Kolejna awaria w Hiszpanii. Tym razem telekomunikacyjna
W Hiszpanii doszło do poważnej awarii sieci telefonicznej i internetu. Problemy zaczęły się w nocy i dotknęły wiele regionów, w tym Andaluzję i Galicję. Przyczyną były prace konserwacyjne prowadzone przez Telefónicę. Usługi przywrócono przed południem - informuje włoski dziennik "Corriere della Sera".
Hiszpania zmagała się z poważną awarią sieci telefonicznej i internetu, która rozpoczęła się w nocy i trwała przez kilka godzin. Jak podaje "Corriere della Sera" problemy dotknęły wiele regionów, w tym Andaluzję, Galicję i Kraje Basków. Awaria spowodowała, że nawet numery alarmowe były niedostępne w niektórych miejscach.
Przyczyną awarii były prace konserwacyjne prowadzone przez firmę Telefónica.
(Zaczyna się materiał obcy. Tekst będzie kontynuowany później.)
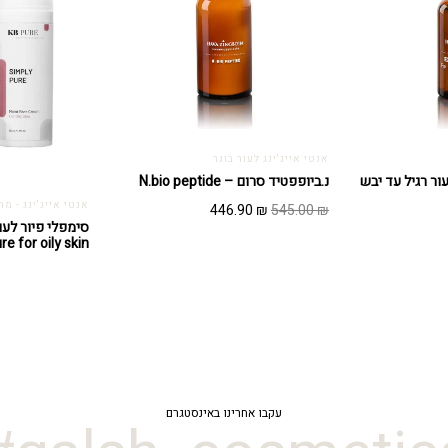
אנטי אייג'ינג לעור בוגר
ר רגיל עד יבש
נ.ביופפטיד סרום – N.bio peptide
המחיר
המחיר
אנטי אייג'ינג - מ
446.90
₪
545.00
₪
מחיר
המקורי
הנוכחי
re for oily skin
נוכחי
היה:
הוא:
וא:
446.90 ₪.
545.00 ₪.
327.18 ₪
עקבו אחרינו באינסטגרם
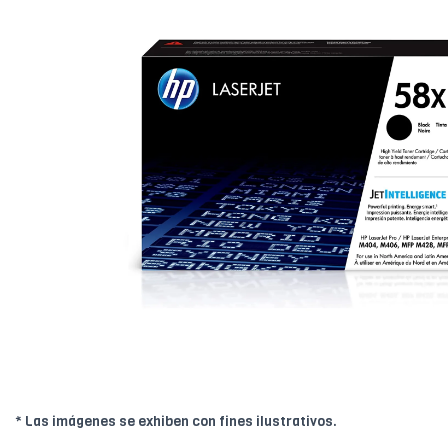
* Las imágenes se exhiben con fines ilustrativos.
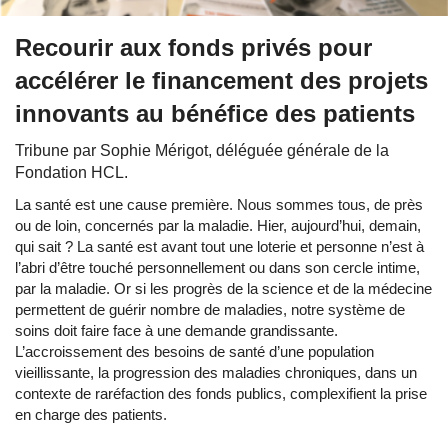
Recourir aux fonds privés pour
accélérer le financement des projets
innovants au bénéfice des patients
Tribune par Sophie Mérigot, déléguée générale de la
Fondation HCL.
La santé est une cause première. Nous sommes tous, de près
ou de loin, concernés par la maladie. Hier, aujourd’hui, demain,
qui sait ? La santé est avant tout une loterie et personne n’est à
l’abri d’être touché personnellement ou dans son cercle intime,
par la maladie. Or si les progrès de la science et de la médecine
permettent de guérir nombre de maladies, notre système de
soins doit faire face à une demande grandissante.
L’accroissement des besoins de santé d’une population
vieillissante, la progression des maladies chroniques, dans un
contexte de raréfaction des fonds publics, complexifient la prise
en charge des patients.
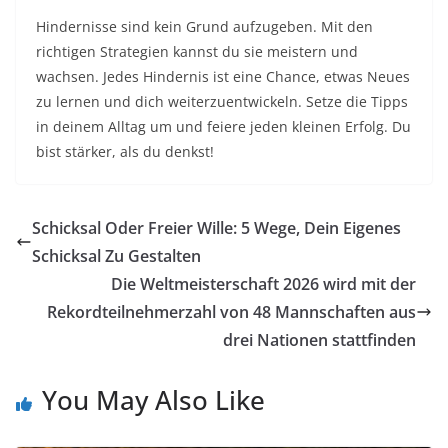
Hindernisse sind kein Grund aufzugeben. Mit den
richtigen Strategien kannst du sie meistern und
wachsen. Jedes Hindernis ist eine Chance, etwas Neues
zu lernen und dich weiterzuentwickeln. Setze die Tipps
in deinem Alltag um und feiere jeden kleinen Erfolg. Du
bist stärker, als du denkst!
Schicksal Oder Freier Wille: 5 Wege, Dein Eigenes
Schicksal Zu Gestalten
Die Weltmeisterschaft 2026 wird mit der
Rekordteilnehmerzahl von 48 Mannschaften aus
drei Nationen stattfinden
You May Also Like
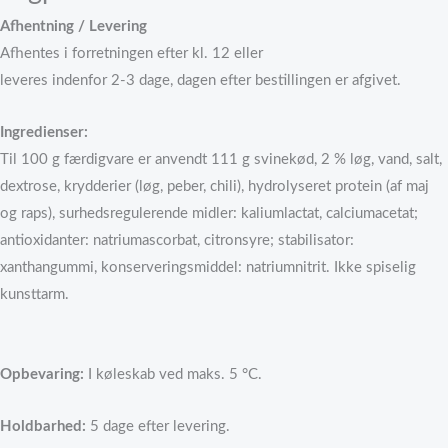
Afhentning / Levering
Afhentes i forretningen efter kl. 12 eller
leveres indenfor 2-3 dage, dagen efter bestillingen er afgivet.
Ingredienser:
Til 100 g færdigvare er anvendt 111 g svinekød, 2 % løg, vand, salt,
dextrose, krydderier (løg, peber, chili), hydrolyseret protein (af maj
og raps), surhedsregulerende midler: kaliumlactat, calciumacetat;
antioxidanter: natriumascorbat, citronsyre; stabilisator:
xanthangummi, konserveringsmiddel: natriumnitrit. Ikke spiselig
kunsttarm.
Opbevaring
:
I køleskab ved maks. 5 °C.
Holdbarhed:
5 dage efter levering.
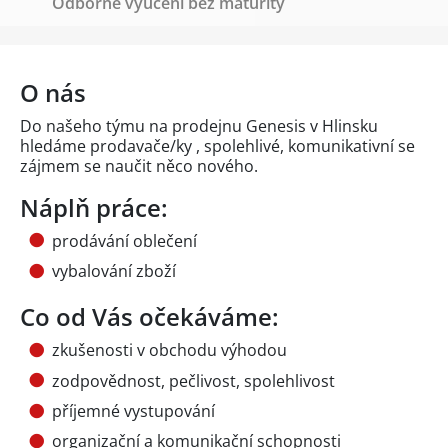
Odborné vyučení bez maturity
O nás
Do našeho týmu na prodejnu Genesis v Hlinsku
hledáme prodavače/ky , spolehlivé, komunikativní se
zájmem se naučit něco nového.
Náplň práce:
prodávání oblečení
vybalování zboží
Co od Vás očekáváme:
zkušenosti v obchodu výhodou
zodpovědnost, pečlivost, spolehlivost
příjemné vystupování
organizační a komunikační schopnosti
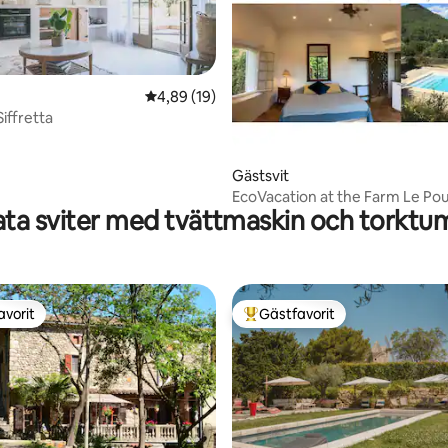
4,89 av 5 i genomsnittligt betyg, 19 omdöm
4,89 (19)
Siffretta
tligt betyg, 34 omdömen
Gästsvit
EcoVacation at the Farm Le Po
ata sviter med tvättmaskin och torktu
Studio
avorit
Gästfavorit
gästfavorit
Populär gästfavorit
tligt betyg, 54 omdömen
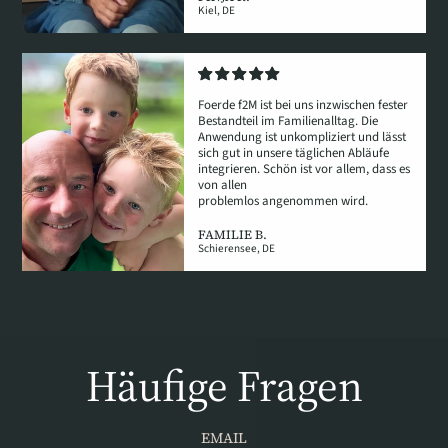
Kiel, DE
Foerde f2M ist bei uns inzwischen fester
Bestandteil im Familienalltag. Die
Anwendung ist unkompliziert und lässt
sich gut in unsere täglichen Abläufe
integrieren. Schön ist vor allem, dass es
von allen
problemlos angenommen wird.
FAMILIE B.
Schierensee, DE
Häufige Fragen
EMAIL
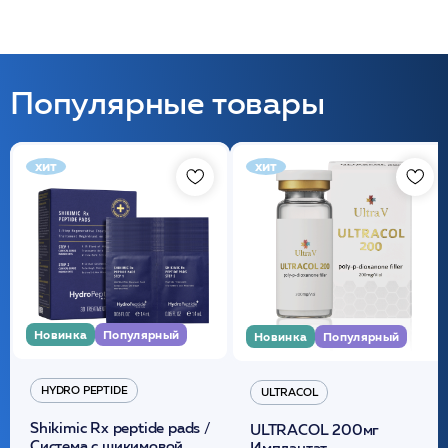
Популярные товары
хит
хит
Новинка
Популярный
Новинка
Популярный
HYDRO PEPTIDE
ULTRACOL
Shikimic Rx peptide pads /
ULTRACOL 200мг
Cистема с шикимовой
Имплантат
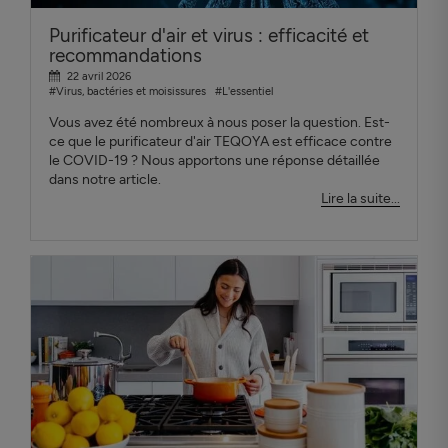
Purificateur d'air et virus : efficacité et
recommandations
22 avril 2026
#Virus, bactéries et moisissures
#L'essentiel
Vous avez été nombreux à nous poser la question. Est-
ce que le purificateur d'air TEQOYA est efficace contre
le COVID-19 ? Nous apportons une réponse détaillée
dans notre article.
Lire la suite...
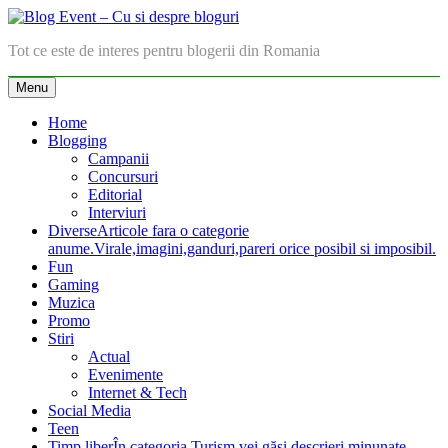
Skip
to
Blog Event – Cu si despre bloguri
Tot ce este de interes pentru blogerii din Romania
content
Menu
Home
Blogging
Campanii
Concursuri
Editorial
Interviuri
Diverse
Articole fara o categorie
anume.Virale,imagini,ganduri,pareri orice posibil si imposibil.
Fun
Gaming
Muzica
Promo
Stiri
Actual
Evenimente
Internet & Tech
Social Media
Teen
Timp liber
În categoria Turism vei găsi descrieri minunate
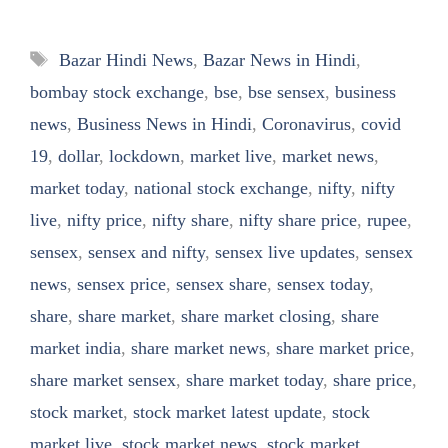
Tags
Bazar Hindi News
,
Bazar News in Hindi
,
bombay stock exchange
,
bse
,
bse sensex
,
business
news
,
Business News in Hindi
,
Coronavirus
,
covid
19
,
dollar
,
lockdown
,
market live
,
market news
,
market today
,
national stock exchange
,
nifty
,
nifty
live
,
nifty price
,
nifty share
,
nifty share price
,
rupee
,
sensex
,
sensex and nifty
,
sensex live updates
,
sensex
news
,
sensex price
,
sensex share
,
sensex today
,
share
,
share market
,
share market closing
,
share
market india
,
share market news
,
share market price
,
share market sensex
,
share market today
,
share price
,
stock market
,
stock market latest update
,
stock
market live
,
stock market news
,
stock market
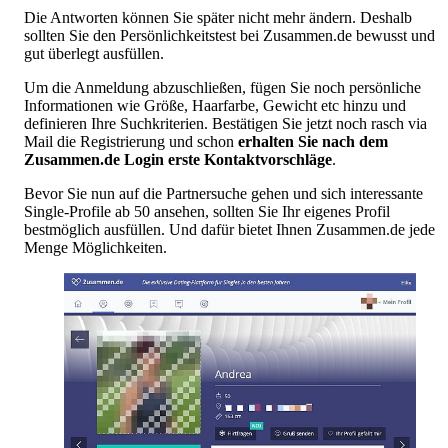
Die Antworten können Sie später nicht mehr ändern. Deshalb
sollten Sie den Persönlichkeitstest bei Zusammen.de bewusst und
gut überlegt ausfüllen.
Um die Anmeldung abzuschließen, fügen Sie noch persönliche
Informationen wie Größe, Haarfarbe, Gewicht etc hinzu und
definieren Ihre Suchkriterien. Bestätigen Sie jetzt noch rasch via
Mail die Registrierung und schon
erhalten Sie nach dem
Zusammen.de Login erste Kontaktvorschläge
.
Bevor Sie nun auf die Partnersuche gehen und sich interessante
Single-Profile ab 50 ansehen, sollten Sie Ihr eigenes Profil
bestmöglich ausfüllen. Und dafür bietet Ihnen Zusammen.de jede
Menge Möglichkeiten.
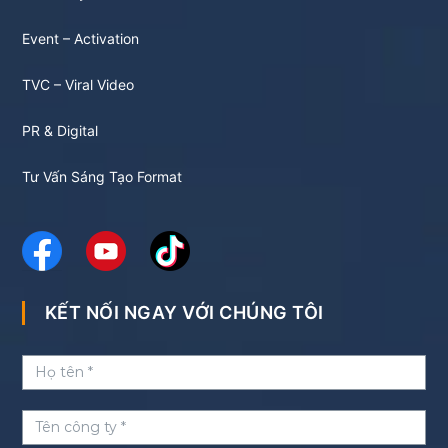
Event – Activation
TVC – Viral Video
PR & Digital
Tư Vấn Sáng Tạo Format
KẾT NỐI NGAY VỚI CHÚNG TÔI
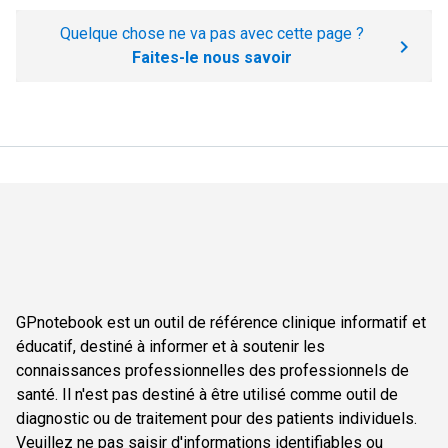
Quelque chose ne va pas avec cette page ?
Faites-le nous savoir
GPnotebook est un outil de référence clinique informatif et
éducatif, destiné à informer et à soutenir les
connaissances professionnelles des professionnels de
santé. Il n'est pas destiné à être utilisé comme outil de
diagnostic ou de traitement pour des patients individuels.
Veuillez ne pas saisir d'informations identifiables ou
W wyniku tych działań, usługi telekomunikacyjne zostały zakłócone, co wywołało niepokój wśród mieszkańców.
Zgodnie z informacjami przekazanymi przez Telefónicę, pełne przywrócenie usług nastąpiło przed południem. Firma zapewniła, że pracuje nad uniknięciem podobnych incydentów w przyszłości.
Blackout w Hiszpanii
Prezes hiszpańskiej organizacji pracodawców CEOE Antonio Garamendi oszacował pod koniec kwietnia, że awaria energetyczna, która dotknęła Półwysep Iberyjski, będzie kosztować gospodarkę około 1,6 miliarda euro, co stanowi 0,1 proc. produktu krajowego brutto.
Przerwa w dostawie prądu sparaliżowała ruch uliczny, uziemiła samoloty i zatrzymała kolej, uwięziła wiele osób w windach i wagonach metra, uniemożliwiła też kontakt telefoniczny.
Garamendi podkreślił skalę problemów wywołanych przez awarię. Wskazał, że rafinerie będą potrzebowały tygodni na przywrócenie pełnej sprawności, a wielkie piece hutnicze mogły doznać poważnych uszkodzeń. - To ogromny wpływ na gospodarkę - stwierdził szef organizacji przedsiębiorców podczas rozmowy z dziennikarzami.